Benyamin Nétanyahou a indiqué un « manque de confiance ».
Les tensions entre les deux hommes sont antérieures au 7-Octobre et remontent au projet de réforme de la justice porté par le gouvernement, qui, avant l’attaque du Hamas, a provoqué une très forte opposition dans le pays.
Mais le rapport interne rendu public le 4 mars sur les responsabilités du Shin Bet a porté leurs désaccords à incandescence. Si l’agence y reconnaît ses failles internes, le rapport pointe aussi les responsabilités politiques, notamment celle du premier ministre
Comme l’armée, le Shin Bet préconise une commission d’enquête indépendante sur les failles ayant permis le 7-Octobre.
Benyamin Nétanyahou y est farouchement opposé, refusant, affirme son opposition, d’accepter ses responsabilités.

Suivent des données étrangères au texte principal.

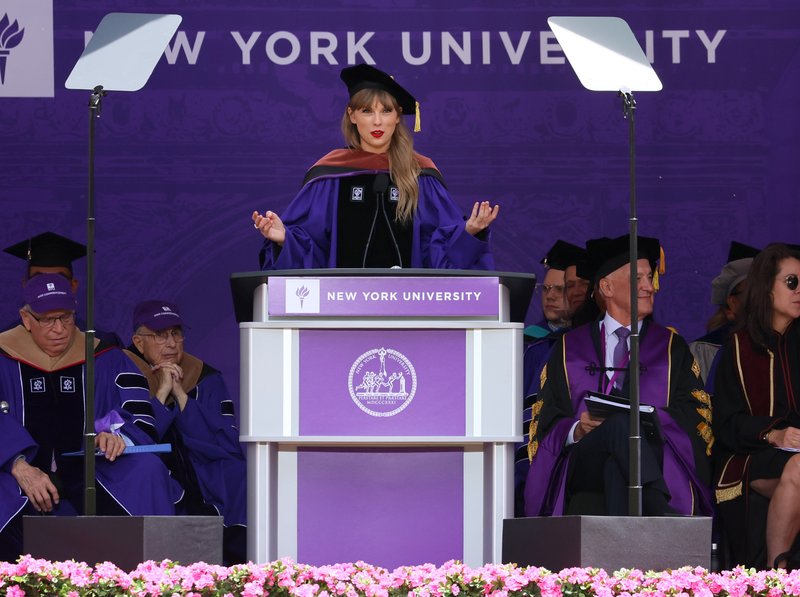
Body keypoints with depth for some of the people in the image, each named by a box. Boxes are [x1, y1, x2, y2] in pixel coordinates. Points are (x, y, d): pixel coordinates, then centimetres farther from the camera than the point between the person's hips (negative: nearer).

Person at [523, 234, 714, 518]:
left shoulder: (671, 347, 23)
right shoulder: (571, 348, 23)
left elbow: (694, 414, 10)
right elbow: (547, 422, 15)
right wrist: (578, 429, -9)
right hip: (585, 460, 0)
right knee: (620, 425, -39)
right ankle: (663, 520, -57)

Dans un communiqué publié dimanche 16 mars au soir, l’encore chef du Shin Bet a répliqué à Benyamin Nétanyahou : « L’attente du premier ministre d’une loyauté personnelle, dont l’objectif est en contradiction avec l’intérêt public, est [...] en opposition directe avec la loi Shin Bet. »
L’épisode ravive un autre conflit interne : celui qui oppose Benyamin Nétanyahou à la procureure générale de l’État, Gali Baharav-Miara, qui a invoqué de possibles « conflits d’intérêts » dans cette affaire.
Boîte noire
* Les nom et prénom ont été modifiés à la demande de notre interlocuteur.